Overfitting Problem in Random Forest

r
random_forest

#1

Hi Guys,

I am trying to solve a regression problem using R caret package. I have tried multiple algorithms and identified that most of my algorithms are over fitting the data. Can somebody suggest me some ways apart from k fold validation and tuning mtry parameter in Random forest to overcome this problem?

I have seen there is something called Regularized Random forest but couldn’t find any example related to it. Also how to do pruning and significance test using Random forest using the Caret package so the algorithm can become more robust.

Any help with a sample code will be appreciated!

Regards,
Aayush


#2

Have you tried RRF package from CRAN?

Looks exactly some thing like what you may need. Here is the link to the manual:


#3

Hi @kunal,

Thanks for replying. The Regularized Random forest in R caret package use the same “RRF” package given by you. The only questions is that there are three parameters given for tuning are -

  1. Mtry - how many predictors to select randomly in one tree
  2. coefReg - Regularization value
  3. coefImp - Importance coefficient

For the last 2 tuning parameters i.e coefReg and coefImp, I have no clue what this means and what are the ideal values to test in these parameters to get to an optimized solution. Example : coefReg is always in between 0 to 1 but what about Coefimp what does it do in actuals, what are it’s ideal value?

Please help me in understanding these parameters.

Regards,
Aayush Agrawal


#4

@aayushmnit.

Did you manage to solve this problem?
I also face overfitting problem in random forest. Tried with k-fold cv, classwt(increasing the cost of misclassification) , mtry etc. Seems nothing improving and not able to overcome this problem.


#5

@karthe1 Actually, i found that Regularized Random forest is computationally very expensive as I was not able to run it, so I went ahead and reduced the granularity of the algorithm by increasing the nodesize to 60.


#6

@aayushmnit,

Thanks for the reply. I also wanted to ask you how do you choose the node size, maxnodes, mtry etc?
I learned from one of your other post on how to choose the number of trees to be used using ntree parameter(using plot command). Is there anything similar to that available for the other three parameters as well?

Thank you.


#7

@aayushmnit - I used tuneRF to find the optimum mtry. But that alone not improving the model :frowning:


#8

Hi @karthe1,

If it’s an overfitting problem, tuning Mtry is not the best method to opt. How I do the nodesize optimization is by first taking 5 models with nodesize - 0, 25, 50, 75, 100 and measure accuracy for training and testing dataset and see where accuracy is pretty much similar in both the dataset. Say you got a solution in which 50 and 75 are the cases where you are getting such solution then we again make models with nodesize 55 , 60 ,65, 70 to reach to the optimum solution. One more thing - in most of the cases you will find solution in 0 - 100 range only , but then also sometimes if dataset is large then we can have solutions with nodesize >100 also.

Hope this helps.

Regards,
Aayush


#9

@aayushmnit, thank you very much for this suggestion. I will try the same and let you know the outcome.

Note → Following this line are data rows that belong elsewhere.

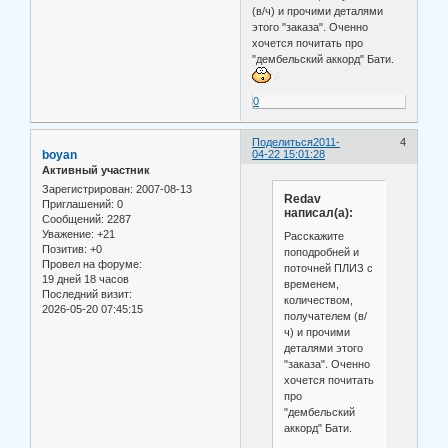
(в/ч) и прочими деталями
этого "заказа". Оченно
хочется почитать про
"дембельский аккорд" Бати.
0
Поделиться
2011-
4
boyan
04-22 15:01:28
Активный участник
Зарегистрирован
: 2007-08-13
Redav
Приглашений:
0
написал(а):
Сообщений:
2287
Уважение:
+21
Расскажите
Позитив:
+0
поподробней и
Провел на форуме:
поточней ПЛИЗ с
19 дней 18 часов
временем,
Последний визит:
количеством,
2026-05-20 07:45:15
получателем (в/
ч) и прочими
деталями этого
"заказа". Оченно
хочется почитать
про
"дембельский
аккорд" Бати.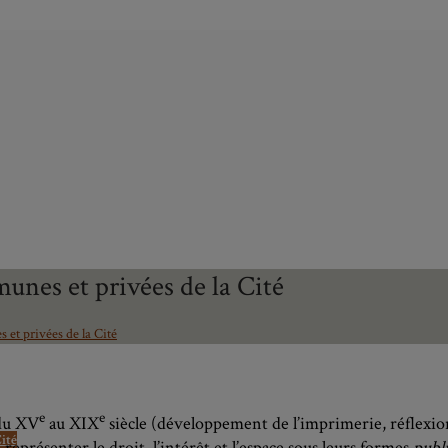
unes et privées de la Cité
 et privées de la Cité
e
e
 du XV
au XIX
siècle (développement de l’imprimerie, réflexions 
ité
e représenter le droit, l’intérêt et l’espace sous leurs formes
publ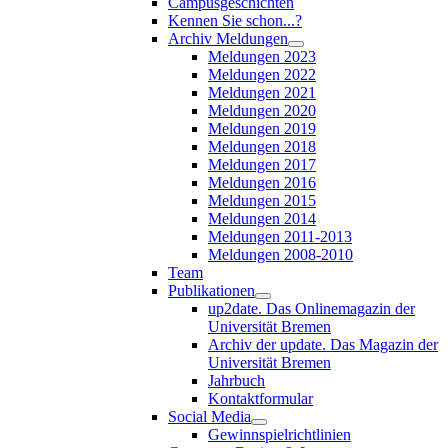
Campusgeschichten
Kennen Sie schon...?
Archiv Meldungen
Meldungen 2023
Meldungen 2022
Meldungen 2021
Meldungen 2020
Meldungen 2019
Meldungen 2018
Meldungen 2017
Meldungen 2016
Meldungen 2015
Meldungen 2014
Meldungen 2011-2013
Meldungen 2008-2010
Team
Publikationen
up2date. Das Onlinemagazin der
Universität Bremen
Archiv der update. Das Magazin der
Universität Bremen
Jahrbuch
Kontaktformular
Social Media
Gewinnspielrichtlinien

I am interested in knowing where you use mtry. What can be achieved using this mtry?

I was also trying the “classwt” parameter. Misclassifciation cost of random forest. It did worked, but was just moving the numbers between the class 0 / class 1 of the classification problem.

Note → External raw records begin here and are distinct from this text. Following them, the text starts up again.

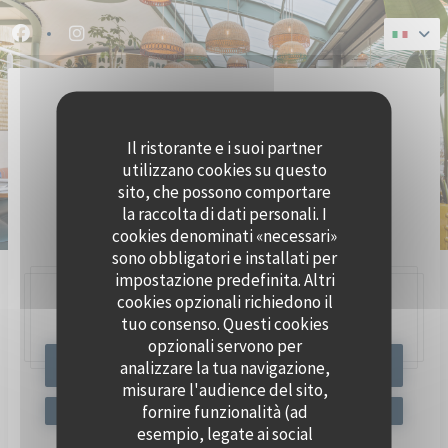
Personalizzazione delle tue scelte sui cookie
Facebook ((apre una nuova finestra))
Instagram ((apre una nuova finestra))
Il ristorante e i suoi partner
utilizzano cookies su questo
sito, che possono comportare
la raccolta di dati personali. I
BRASSERIE SEAFOOD
cookies denominati «necessari»
sono obbligatori e installati per
impostazione predefinita. Altri
cookies opzionali richiedono il
47, Quai Charles Pasqua,
92300 Levallois-Perret
tuo consenso. Questi cookies
opzionali servono per
analizzare la tua navigazione,
PRENOTA
misurare l'audience del sito,
fornire funzionalità (ad
esempio, legate ai social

Thanks for the suggestion again.


#10

Hi @karthe1,

We can use mtry and try to optimize it in case where over fitting is not the problem.

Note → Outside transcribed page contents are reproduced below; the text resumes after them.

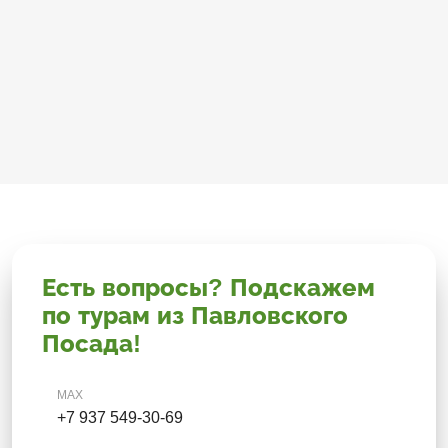
Есть вопросы? Подскажем
по турам из Павловского
Посада!
MAX
+7 937 549-30-69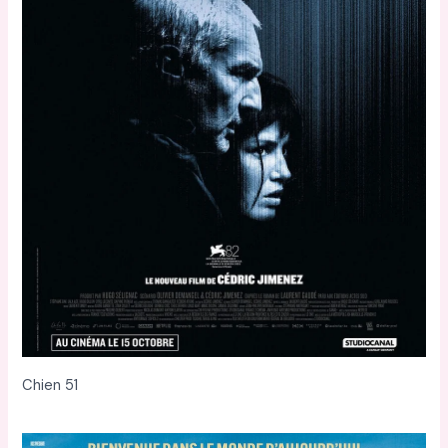
Chien 51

And please let me know if changing nodesizes and classwt parameters is helping you solve your problem.

Good Luck!

Regards,
Aayush


#11

@aayushmnit, Thanks for the suggestions.

Yes, both nodesize and classwt parameters are working, but still the problem is not solved yet. Still working on to improve. I will keep you updated how things progresses.Thank you again especially for your awesome explanation on nodesize.